I agree that moving away from moose would be a good idea. Although if you want better performance maybe we should consider implementing modeling in Java.

nconrad commented 9 years ago

added gapfill_refs, gapfill_dir, and evidence fields.

mmundy42 commented 9 years ago

First pass is in pull request #33. I still need to add the three fields that we decided to add on 6/29.

mmundy42 commented 9 years ago

Some questions on the new fields:

  1. It would be easiest to return the list of references to gapfill and fba objects in the ModelStats structure returned by list_models. Otherwise, a FBAModel object has a gapfillings array but that is an array of ModelGapfill objects which would require even more objects to be instantiated when transforming model objects from the workspace. See also issue #19. Any preferences?
  2. I can't remember if the "dir" in gapfill_dir was for "direction" or "directory".
  3. And I forgot to write down what exactly we wanted for the evidence field. I think it would make sense to add fields to the ModelReaction object that indicated if it was added by gapfill, if the direction was changed by gapfill, and whatever we wanted for evidence.
nconrad commented 9 years ago

@mmundy42 , So much for notes...I don't remember the reasoning for some of this as well. But, what you have said in number 3 makes sense to me. @cshenry ?

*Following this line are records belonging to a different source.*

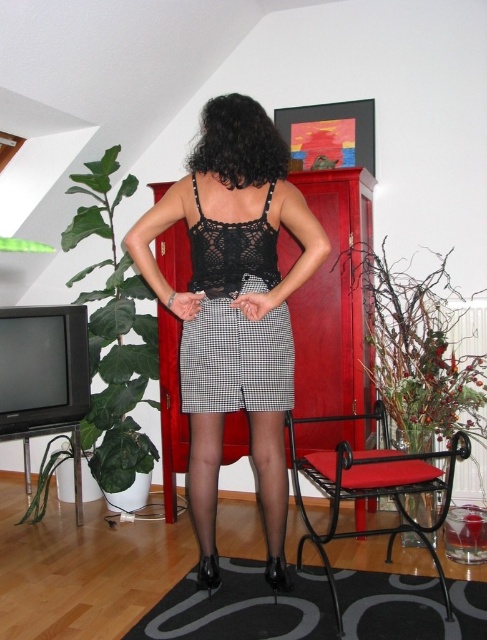
Can you confirm if black lace dress at center is taller than black metal chair at lower right?

Correct, black lace dress at center is much taller as black metal chair at lower right.

Is black lace dress at center shorter than black metal chair at lower right?

No.

What are the coordinates of `black lace dress at center` in the screenshot? It's located at (235, 321).

Where is `black lace dress at center`? This screenshot has width=487, height=640. black lace dress at center is located at coordinates (235, 321).

Between black mesh top at center and black lace dress at center, which one is positioned higher?

black lace dress at center is higher up.

Can you confirm if black mesh top at center is thinner than black lace dress at center?

Incorrect, black mesh top at center's width is not less than black lace dress at center's.

Does point (219, 208) come closer to viewer compared to point (263, 324)?

Yes, point (219, 208) is in front of point (263, 324).

I want to click on black mesh top at center, so click(x=235, y=307).

Who is higher up, black mesh top at center or black metal chair at lower right?

black mesh top at center is above.

Is black mesh top at center positioned behind black metal chair at lower right?

Yes, black mesh top at center is behind black metal chair at lower right.

The image size is (487, 640). What do you see at coordinates (235, 307) in the screenshot?
I see `black mesh top at center` at bounding box center [235, 307].

You are a GUI agent. You are given a task and a screenshot of the screen. Output one action in this format:
    pyautogui.click(x=<x>, y=<y>)
    Task: Click on the black mesh top at center
    
    Given the screenshot: What is the action you would take?
    pyautogui.click(x=235, y=307)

nconrad commented 9 years ago

Here's an update on the current performance, using one of the larger microbial models, "Escherichia coli str. K-12 substr. MG1655star".

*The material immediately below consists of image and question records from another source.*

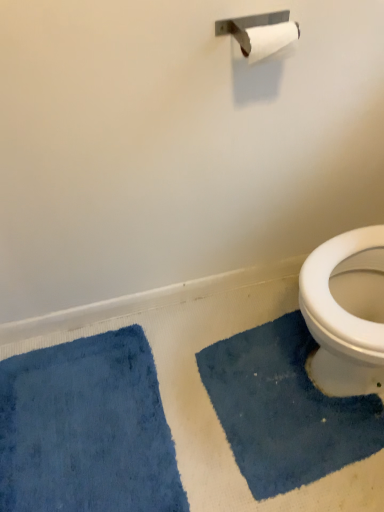
What do you see at coordinates (86, 429) in the screenshot? The image size is (384, 512). I see `blue plush bath mat at lower left, placed as the 1th bath mat when sorted from left to right` at bounding box center [86, 429].

You are a GUI agent. You are given a task and a screenshot of the screen. Output one action in this format:
    pyautogui.click(x=<x>, y=<y>)
    Task: Click on the blue plush bath mat at lower left, placed as the 1th bath mat when sorted from left to right
    The image size is (384, 512).
    Given the screenshot: What is the action you would take?
    pyautogui.click(x=86, y=429)

Measure the distance between blue plush bath mat at lower left, which appears as the 2th bath mat when viewed from the right, and camera.

1.08 meters.

At what (x,y) coordinates should I click in order to perform the action: click on blue plush bath mat at lower right, the second bath mat from the left. Please return your answer as a coordinate pair (x, y). The width and height of the screenshot is (384, 512). Looking at the image, I should click on (284, 409).

What do you see at coordinates (284, 409) in the screenshot? The height and width of the screenshot is (512, 384). I see `blue plush bath mat at lower right, the second bath mat from the left` at bounding box center [284, 409].

Identify the location of blue plush bath mat at lower left, which appears as the 2th bath mat when viewed from the right. The height and width of the screenshot is (512, 384). (86, 429).

Does blue plush bath mat at lower right, arranged as the first bath mat when viewed from the right, appear on the right side of blue plush bath mat at lower left, which appears as the 2th bath mat when viewed from the right?

Yes, blue plush bath mat at lower right, arranged as the first bath mat when viewed from the right, is to the right of blue plush bath mat at lower left, which appears as the 2th bath mat when viewed from the right.

In the image, is blue plush bath mat at lower right, the second bath mat from the left, positioned in front of or behind blue plush bath mat at lower left, which appears as the 2th bath mat when viewed from the right?

Clearly, blue plush bath mat at lower right, the second bath mat from the left, is behind blue plush bath mat at lower left, which appears as the 2th bath mat when viewed from the right.

Considering the points (280, 367) and (30, 361), which point is in front, point (280, 367) or point (30, 361)?

The point (280, 367) is more forward.

From the image's perspective, is blue plush bath mat at lower right, arranged as the first bath mat when viewed from the right, beneath blue plush bath mat at lower left, placed as the 1th bath mat when sorted from left to right?

No, from the image's perspective, blue plush bath mat at lower right, arranged as the first bath mat when viewed from the right, is not below blue plush bath mat at lower left, placed as the 1th bath mat when sorted from left to right.

From a real-world perspective, relative to blue plush bath mat at lower left, which appears as the 2th bath mat when viewed from the right, is blue plush bath mat at lower right, the second bath mat from the left, vertically above or below?

From a real-world perspective, blue plush bath mat at lower right, the second bath mat from the left, is physically below blue plush bath mat at lower left, which appears as the 2th bath mat when viewed from the right.

Considering the relative sizes of blue plush bath mat at lower right, the second bath mat from the left, and blue plush bath mat at lower left, which appears as the 2th bath mat when viewed from the right, in the image provided, is blue plush bath mat at lower right, the second bath mat from the left, wider than blue plush bath mat at lower left, which appears as the 2th bath mat when viewed from the right,?

In fact, blue plush bath mat at lower right, the second bath mat from the left, might be narrower than blue plush bath mat at lower left, which appears as the 2th bath mat when viewed from the right.

Considering the sizes of objects blue plush bath mat at lower right, arranged as the first bath mat when viewed from the right, and blue plush bath mat at lower left, placed as the 1th bath mat when sorted from left to right, in the image provided, who is taller, blue plush bath mat at lower right, arranged as the first bath mat when viewed from the right, or blue plush bath mat at lower left, placed as the 1th bath mat when sorted from left to right,?

With more height is blue plush bath mat at lower right, arranged as the first bath mat when viewed from the right.

Considering the sizes of blue plush bath mat at lower right, the second bath mat from the left, and blue plush bath mat at lower left, which appears as the 2th bath mat when viewed from the right, in the image, is blue plush bath mat at lower right, the second bath mat from the left, bigger or smaller than blue plush bath mat at lower left, which appears as the 2th bath mat when viewed from the right,?

blue plush bath mat at lower right, the second bath mat from the left, is smaller than blue plush bath mat at lower left, which appears as the 2th bath mat when viewed from the right.

Is blue plush bath mat at lower left, which appears as the 2th bath mat when viewed from the right, completely or partially inside blue plush bath mat at lower right, the second bath mat from the left?

No, blue plush bath mat at lower left, which appears as the 2th bath mat when viewed from the right, is not a part of blue plush bath mat at lower right, the second bath mat from the left.

From the picture: Is blue plush bath mat at lower right, arranged as the first bath mat when viewed from the right, far from blue plush bath mat at lower left, which appears as the 2th bath mat when viewed from the right?

They are positioned close to each other.

Is blue plush bath mat at lower right, the second bath mat from the left, oriented towards blue plush bath mat at lower left, placed as the 1th bath mat when sorted from left to right?

Yes, blue plush bath mat at lower right, the second bath mat from the left, is facing blue plush bath mat at lower left, placed as the 1th bath mat when sorted from left to right.

How different are the orientations of blue plush bath mat at lower right, arranged as the first bath mat when viewed from the right, and blue plush bath mat at lower left, placed as the 1th bath mat when sorted from left to right, in degrees?

There is a 7.64-degree angle between the facing directions of blue plush bath mat at lower right, arranged as the first bath mat when viewed from the right, and blue plush bath mat at lower left, placed as the 1th bath mat when sorted from left to right.

Could you measure the distance between blue plush bath mat at lower right, arranged as the first bath mat when viewed from the right, and blue plush bath mat at lower left, placed as the 1th bath mat when sorted from left to right?

blue plush bath mat at lower right, arranged as the first bath mat when viewed from the right, and blue plush bath mat at lower left, placed as the 1th bath mat when sorted from left to right, are 13.91 inches apart from each other.

Where is `bath mat beneath the blue plush bath mat at lower left, which appears as the 2th bath mat when viewed from the right (from a real-world perspective)`? bath mat beneath the blue plush bath mat at lower left, which appears as the 2th bath mat when viewed from the right (from a real-world perspective) is located at coordinates (284, 409).

Between blue plush bath mat at lower left, placed as the 1th bath mat when sorted from left to right, and blue plush bath mat at lower right, the second bath mat from the left, which one appears on the right side from the viewer's perspective?

blue plush bath mat at lower right, the second bath mat from the left, is more to the right.

Is the position of blue plush bath mat at lower left, which appears as the 2th bath mat when viewed from the right, more distant than that of blue plush bath mat at lower right, the second bath mat from the left?

No, blue plush bath mat at lower left, which appears as the 2th bath mat when viewed from the right, is in front of blue plush bath mat at lower right, the second bath mat from the left.

Does point (117, 483) come closer to viewer compared to point (324, 424)?

Yes, point (117, 483) is in front of point (324, 424).

From the picture: From the image's perspective, is blue plush bath mat at lower left, placed as the 1th bath mat when sorted from left to right, located beneath blue plush bath mat at lower right, the second bath mat from the left?

Correct, blue plush bath mat at lower left, placed as the 1th bath mat when sorted from left to right, appears lower than blue plush bath mat at lower right, the second bath mat from the left, in the image.

From a real-world perspective, is blue plush bath mat at lower left, which appears as the 2th bath mat when viewed from the right, on top of blue plush bath mat at lower right, the second bath mat from the left?

Yes, from a real-world perspective, blue plush bath mat at lower left, which appears as the 2th bath mat when viewed from the right, is over blue plush bath mat at lower right, the second bath mat from the left

Considering the sizes of blue plush bath mat at lower left, which appears as the 2th bath mat when viewed from the right, and blue plush bath mat at lower right, arranged as the first bath mat when viewed from the right, in the image, is blue plush bath mat at lower left, which appears as the 2th bath mat when viewed from the right, wider or thinner than blue plush bath mat at lower right, arranged as the first bath mat when viewed from the right,?

Considering their sizes, blue plush bath mat at lower left, which appears as the 2th bath mat when viewed from the right, looks broader than blue plush bath mat at lower right, arranged as the first bath mat when viewed from the right.

Is blue plush bath mat at lower left, which appears as the 2th bath mat when viewed from the right, shorter than blue plush bath mat at lower right, arranged as the first bath mat when viewed from the right?

Correct, blue plush bath mat at lower left, which appears as the 2th bath mat when viewed from the right, is not as tall as blue plush bath mat at lower right, arranged as the first bath mat when viewed from the right.

Is blue plush bath mat at lower left, which appears as the 2th bath mat when viewed from the right, bigger or smaller than blue plush bath mat at lower right, the second bath mat from the left?

In the image, blue plush bath mat at lower left, which appears as the 2th bath mat when viewed from the right, appears to be larger than blue plush bath mat at lower right, the second bath mat from the left.

Choose the correct answer: Is blue plush bath mat at lower left, placed as the 1th bath mat when sorted from left to right, inside blue plush bath mat at lower right, the second bath mat from the left, or outside it?

blue plush bath mat at lower left, placed as the 1th bath mat when sorted from left to right, lies outside blue plush bath mat at lower right, the second bath mat from the left.

Does blue plush bath mat at lower left, placed as the 1th bath mat when sorted from left to right, touch blue plush bath mat at lower right, the second bath mat from the left?

No, blue plush bath mat at lower left, placed as the 1th bath mat when sorted from left to right, is not beside blue plush bath mat at lower right, the second bath mat from the left.

Is blue plush bath mat at lower left, placed as the 1th bath mat when sorted from left to right, looking in the opposite direction of blue plush bath mat at lower right, arranged as the first bath mat when viewed from the right?

Yes, blue plush bath mat at lower right, arranged as the first bath mat when viewed from the right, is at the back of blue plush bath mat at lower left, placed as the 1th bath mat when sorted from left to right.

At what (x,y) coordinates should I click in order to perform the action: click on bath mat that appears below the blue plush bath mat at lower left, placed as the 1th bath mat when sorted from left to right (from a real-world perspective). Please return your answer as a coordinate pair (x, y). Looking at the image, I should click on (284, 409).

Find the location of a particular element. bath mat located on the right of blue plush bath mat at lower left, placed as the 1th bath mat when sorted from left to right is located at coordinates (284, 409).

I want to click on bath mat above the blue plush bath mat at lower left, which appears as the 2th bath mat when viewed from the right (from the image's perspective), so [x=284, y=409].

Calling workspaces directly:

screen shot 2015-07-26 at 7 05 48 pm

Calling get_model:

screen shot 2015-07-26 at 7 04 55 pm
nconrad commented 9 years ago

People have also requested gene names in the gene table, if that's possible.

i.e.,

typedef structure {
    gene_id id;
    string name;
    list<reaction_id> reactions;
} model_gene;
samseaver commented 9 years ago

In the original feature sub-object, the spec has:

list<string> aliases

One may return the first alias, or the list of aliases, but there's no guarantees that any alias would effectively be the original gene name or external gene identifier.